All Work and No Play is Not the Way to Motivate Restaurant Staff
Your staff is a team and the idea is to make sure that they view themselves as part of a whole. Build your team with group outings that include a fun activity somewhere other than in the workplace. Offer a back room where workers can rest and unwind during their breaks, maybe with a TV or a pool table. With a chance to have fun occasionally – on the owner’s tab – they’ll take their work more seriously. Then, when they’re in the restaurant, they will have a renewed sense of purpose and a higher level of enthusiasm. Any step you take to boost their happiness and job satisfaction – even off the premises – will go a long way to showing that you care about them and will encourage them to stay in your employ with top-flight job performance.

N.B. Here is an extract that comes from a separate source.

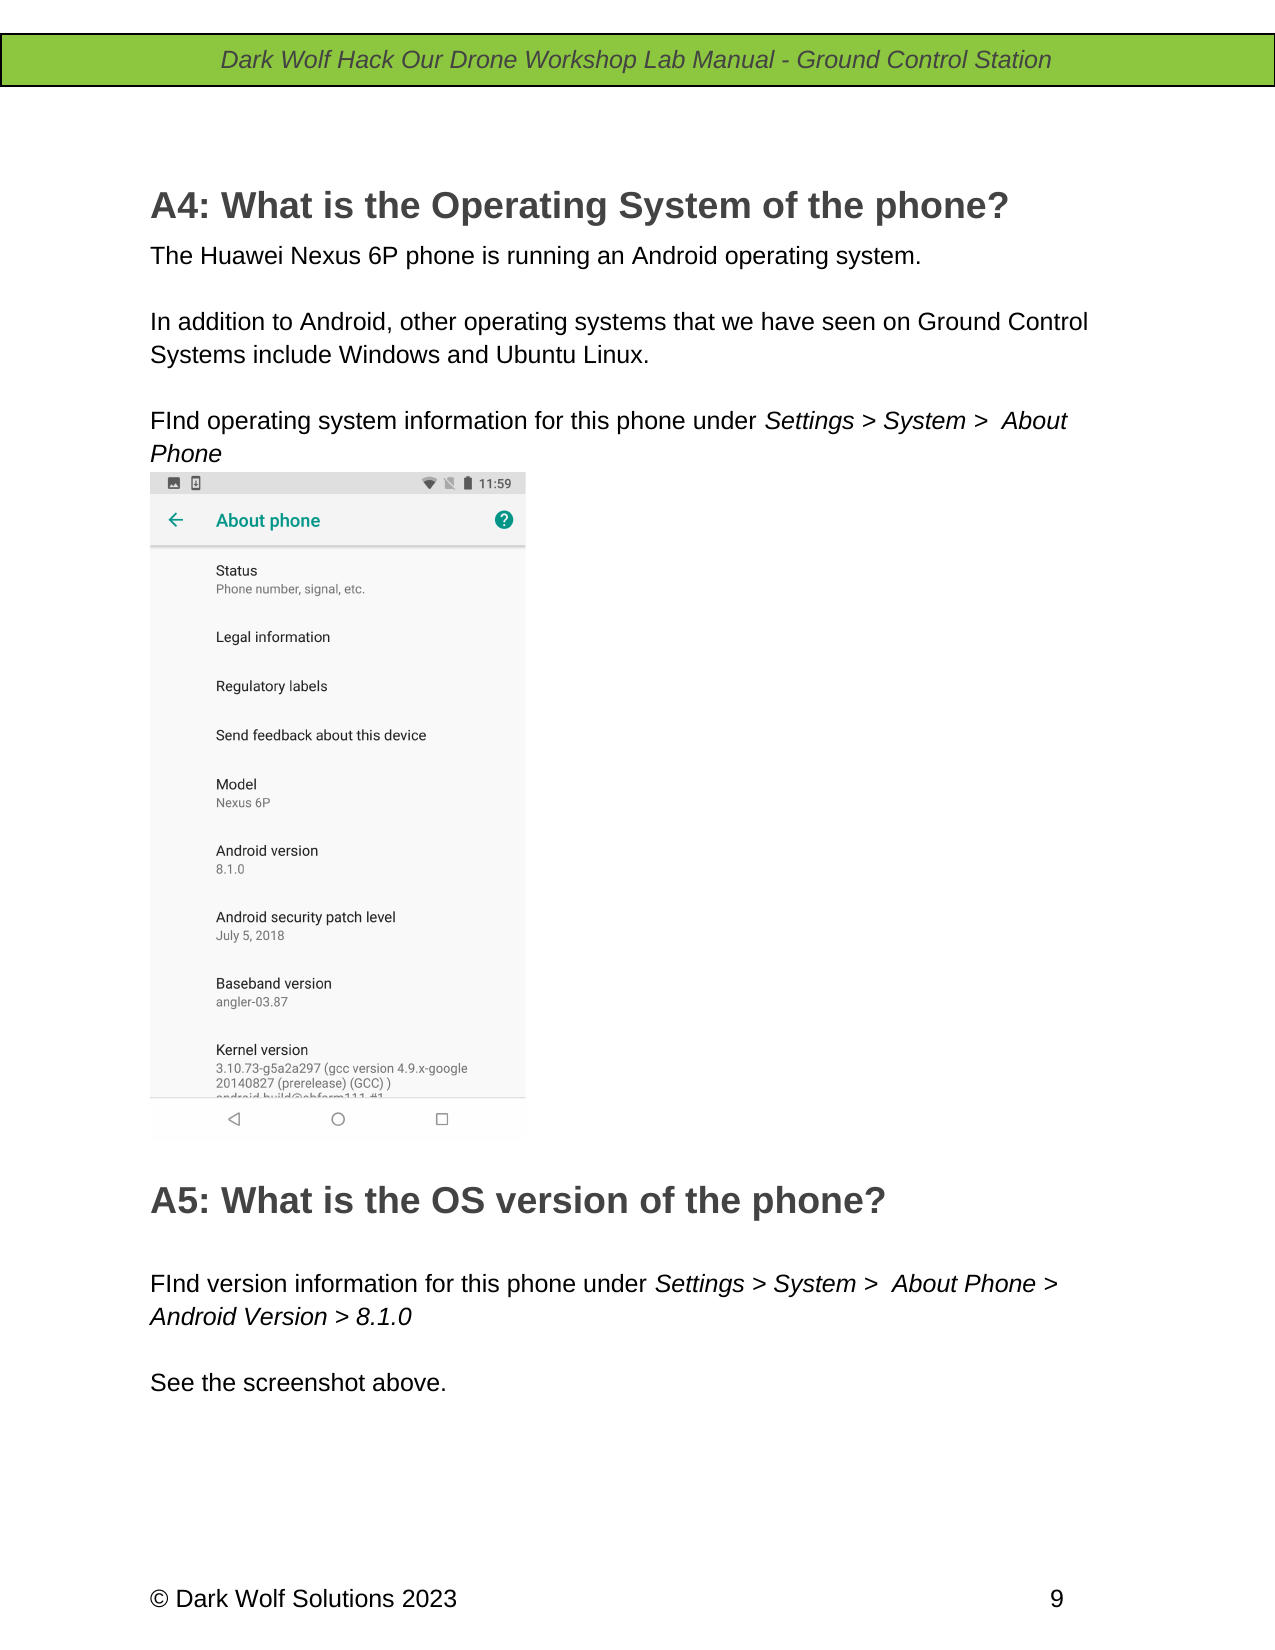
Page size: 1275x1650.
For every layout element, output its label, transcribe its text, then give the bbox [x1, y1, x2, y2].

Feed Your Restaurant Staff
This may seem counterproductive (what restaurant gives away free food??) but a well-fed staff is a happy staff. Do you really want them running to grab a burger during their lunch break rather than enjoying the food that you want them to promote and sell? Food is an amazing motivator and by providing them with the food that they are serving you will keep their spirits boosted, their morale high, and their stomachs sated.

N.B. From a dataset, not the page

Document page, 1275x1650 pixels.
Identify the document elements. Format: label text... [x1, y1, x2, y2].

Give Your Restaurant Employees a Voice
The trick to inspiring and motivating restaurant staff is for them to feel like they are more than just a cog in a wheel; rather, they are an important and indispensable part of a process. Consult with them, listen to their opinions and involve them in decisions that affect the restaurant. If they have been working for you for a while, you will be surprised at how much they have learned along the way and how valuable their opinion can be. Having open lines of communication with your staff allows them to freely share their ideas on how their section – or even other areas – of the business can be improved. Be flexible with their hours, according to their availability, give your staff latitude in trading shifts and coordinating hours independently. Your trust in their abilities, their experience, and their honesty will stimulate the type of behavior that you need and want in a staff that you can rely on.
Create a Supportive Atmosphere for Your Restaurant Staff
Although for many workers, a job is just a way to afford “real life,” happiness in the workplace can lead to more job satisfaction, which in turn can help an employee view a job as more than just a way to make money. Keep the yelling and punishing to a minimum; emphasize the positive over the negative; and listen to your employees with an open mind. Creating a fair and supportive work atmosphere that is stress-free (for the most part) and secure is a good way to keep your restaurant staff both stimulated and relaxed at the same time.
Final Words on a Well-Motivated Restaurant Staff
The National Restaurant Association emphasizes that motivating and encouraging restaurant employees is vital – for you, your business, your staff, and your customers. The restaurant industry is competitive and keeping a satisfied and motivated staff is critical in today’s challenging economy. In the long run, everyone wins. With a happy staff, you and your restaurant have a much – much! – better chance of success.